US Expects Canada’s Defense Bill Update to Increase Military Spending

The United States is confident that Canada’s upcoming defense policy update will increase military spending to boost capabilities and meet its responsibilities as part of NATO. 

David Cohen, the U.S. ambassador to Canada, shared in a recent interview that sources from Ottawa made assurances that the policy change will address concerns among military officials over equipment and personnel shortage, which significantly affect overall readiness.

Cohen said he chooses to look at the steps Canada is taking to identify and counter threats and not by the percentage of the nation’s gross domestic product that the government spends on defense.

NATO urges its members to allocate 2 percent of its GDP on defense.
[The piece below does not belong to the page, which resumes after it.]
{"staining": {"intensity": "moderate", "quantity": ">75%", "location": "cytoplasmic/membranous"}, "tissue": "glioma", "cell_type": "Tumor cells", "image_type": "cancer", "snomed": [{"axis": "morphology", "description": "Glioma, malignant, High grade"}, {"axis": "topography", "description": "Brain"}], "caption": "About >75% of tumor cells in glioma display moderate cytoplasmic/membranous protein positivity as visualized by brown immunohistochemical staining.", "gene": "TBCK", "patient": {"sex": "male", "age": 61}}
Canada spends only about 1.3 percent of its annual GDP on its military.

“That is what Canada has demonstrated a willingness and an ability to do over the last year or so, and it’s what gives me confidence that the assurances we’ve received — that Canada is aware of its responsibilities and its need to enhance its defense capabilities,” he said. 

He added that the public must be patient and wait for the defense policy update.

In November, Canadian Defense Minister Bill Blair announced that the update to the 2017 defense policy called “Strong, Secure, Engaged” will be published in the coming months. He shared that the document will boost the nation’s investments in Arctic defense capabilities as part of the nation’s responsibility under the joint U.S.-Canadian North American Aerospace Defense Command.